Flatlander - Larry Niven [94]
“We’ve got men out there,” she said briskly. “There won’t be anyone tampering with evidence. What do you know about her?”
“I haven’t seen Naomi in ten years. I wouldn’t have said she was the killer type. When you take her outside, may I go along?”
“We’ll alert you. And you, Ms. Shaeffer.”
“Thanks. Make that Marion.”
“Okay. I’m Laura Drury. Make it Laura.”
We waited for the elevators. Marion said, “Gil, what do you consider the killer type?”
“Yeah, that’s a hard one, isn’t it? But Naomi strikes me as more the murder victim type.”
“What do you mean?”
She sounded like she was questioning a suspect. I put it down to habit, I said, “Once upon a time I might have killed her myself. Naomi has a way of … inviting a pass, then slapping the passer down hard. I really think she gets a charge out of leaving a man horny and frustrated. This isn’t just subjective, Marion. I’ve heard other guys talk about it. Still … it was ten years ago, and she got married and had a little girl. So your guess is as good as mine.”
The elevator came. We got in. Marion said, “I don’t have to guess. She was the only one out there, and she’s a flatlander.”
“So?”
She smiled. “The wound was too high. Eight, nine centimeters above the heart. Why?”
“The rim of the tub was too high.”
“Right. Now, there aren’t any tubs in the Belt, except in the bubble worlds. A flatlander wouldn’t expect a lunie bathtub to stand so tall. When it came time to make her move, Naomi couldn’t see Penzler’s heart. She just took her best shot.”

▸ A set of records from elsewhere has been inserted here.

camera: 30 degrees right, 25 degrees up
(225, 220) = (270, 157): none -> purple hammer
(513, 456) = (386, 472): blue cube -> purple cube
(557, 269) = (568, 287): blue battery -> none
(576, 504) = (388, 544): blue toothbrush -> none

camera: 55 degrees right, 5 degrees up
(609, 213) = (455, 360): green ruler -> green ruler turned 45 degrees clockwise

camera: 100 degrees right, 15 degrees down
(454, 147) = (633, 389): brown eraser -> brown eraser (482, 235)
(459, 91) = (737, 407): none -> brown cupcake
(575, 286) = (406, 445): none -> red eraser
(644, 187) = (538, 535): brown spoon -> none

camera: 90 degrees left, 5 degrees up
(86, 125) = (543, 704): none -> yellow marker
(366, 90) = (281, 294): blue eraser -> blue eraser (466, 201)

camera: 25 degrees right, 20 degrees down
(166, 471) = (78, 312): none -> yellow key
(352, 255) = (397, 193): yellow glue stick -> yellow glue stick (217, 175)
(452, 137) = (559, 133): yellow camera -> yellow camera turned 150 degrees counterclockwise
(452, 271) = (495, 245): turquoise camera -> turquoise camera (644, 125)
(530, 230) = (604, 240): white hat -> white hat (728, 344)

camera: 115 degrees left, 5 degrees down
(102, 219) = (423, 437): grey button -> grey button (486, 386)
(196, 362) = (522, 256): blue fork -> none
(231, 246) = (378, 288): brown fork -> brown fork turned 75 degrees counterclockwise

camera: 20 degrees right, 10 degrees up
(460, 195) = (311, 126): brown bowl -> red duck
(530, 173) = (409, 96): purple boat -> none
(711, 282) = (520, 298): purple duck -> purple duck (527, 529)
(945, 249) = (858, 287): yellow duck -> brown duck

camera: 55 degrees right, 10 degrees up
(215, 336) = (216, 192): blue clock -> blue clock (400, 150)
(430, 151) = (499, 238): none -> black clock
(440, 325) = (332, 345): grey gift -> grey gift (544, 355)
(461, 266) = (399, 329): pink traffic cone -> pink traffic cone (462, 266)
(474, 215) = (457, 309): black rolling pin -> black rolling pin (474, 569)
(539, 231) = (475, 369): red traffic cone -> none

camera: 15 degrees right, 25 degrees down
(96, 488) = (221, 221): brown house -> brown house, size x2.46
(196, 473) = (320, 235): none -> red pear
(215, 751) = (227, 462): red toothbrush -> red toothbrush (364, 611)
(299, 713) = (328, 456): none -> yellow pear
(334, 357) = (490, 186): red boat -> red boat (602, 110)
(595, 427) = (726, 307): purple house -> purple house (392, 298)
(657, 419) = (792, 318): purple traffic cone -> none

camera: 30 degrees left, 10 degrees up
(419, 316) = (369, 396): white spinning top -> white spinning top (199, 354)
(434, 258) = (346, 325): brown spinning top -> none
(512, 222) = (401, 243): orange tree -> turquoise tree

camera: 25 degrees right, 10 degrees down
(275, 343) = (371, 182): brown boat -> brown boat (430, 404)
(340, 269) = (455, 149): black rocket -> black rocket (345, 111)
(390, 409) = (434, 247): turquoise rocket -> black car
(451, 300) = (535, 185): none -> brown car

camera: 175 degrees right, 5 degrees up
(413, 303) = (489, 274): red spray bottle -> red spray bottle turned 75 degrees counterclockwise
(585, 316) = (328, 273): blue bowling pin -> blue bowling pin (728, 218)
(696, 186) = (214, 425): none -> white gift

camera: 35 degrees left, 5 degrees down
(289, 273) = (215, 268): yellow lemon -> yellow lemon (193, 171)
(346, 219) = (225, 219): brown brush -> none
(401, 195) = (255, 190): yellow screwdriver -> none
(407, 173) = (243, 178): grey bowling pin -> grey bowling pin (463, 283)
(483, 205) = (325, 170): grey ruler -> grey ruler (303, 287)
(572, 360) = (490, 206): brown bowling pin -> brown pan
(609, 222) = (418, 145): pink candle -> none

I shook my head. “A lunie would know how tall the tub was, but he wouldn’t expect Penzler to be so short.”
“He must have seen Penzler.”
“Sure, and Naomi’s seen lunie bathtubs, too.” While she was mulling that, I added, “Maybe it was a Belter. You said it yourself; the only tubs in the Belt are in the bubble worlds. You spin those for an Earth gravity. Belt bathtubs are just like Earth’s.”
Marion grinned. “Got me.”
“And we’re still missing the main point. Why didn’t the killer just wait till Penzler got out of the tub? If it was Naomi, she’d already been waiting most of four hours.”
“Now, that is a damn good question,” Marion said. And we parted on that note, her to her room, me to mine. I could catch two or three hours on my back before 0610.
At exactly 0610 I rang Taffy’s doorbell.
“Gil! Are you alone?”
The long stretch of hall was quite empty. “At this hour, what sane man would be up?”
“Chiron, open door.”
I walked in. And she was already in flight! I leaned far forward to catch her weight and managed not to bounce back into the hall. We took a long time over our first kiss. Tasting each other. By and by I noticed that she was wearing a surgeon’s paper coverall. Those things are intended to be used only once.
“Can I rip this off you?”
“Be my guest.”
I tore it off in handfuls, with sound effects: the roar of an unendurably frustrated male. The paper was tough. A lunie couldn’t have done it. I swept her in my arms and leapt for the bed and bounced off again. Pulled my own clothes off more sedately, moved back to the bed, and had some trouble.
She whispered in my ear. “Let me dominate, okay? I’ve had some practice. The missionary position doesn’t work at all.”
“What do I have to know?”
Partly she told me, partly she showed me. We had to use our muscles to keep us together; gravity wouldn’t help. We bounced. We spent considerable time above the bed. Taffy told me not to worry about falling off, and I didn’t. Old and accustomed partners danced a new dance, with Taffy leading.
We rested. Then I made love to her standing up, with Taffy’s strong legs wrapped around my hips, one arm out to clutch the edge of the tub. In lunar gravity that position is almost restful. And I studied her face, joyful, glowing, familiar.
We rested again. Sweat stayed where it was; it wouldn’t drip. Taffy stirred in my arms and asked, “Hungry?”
“Yes!”
There was a tray on the table. Scrambled eggs, chicken wings, toast, coffee. “It may have cooled off,” she said.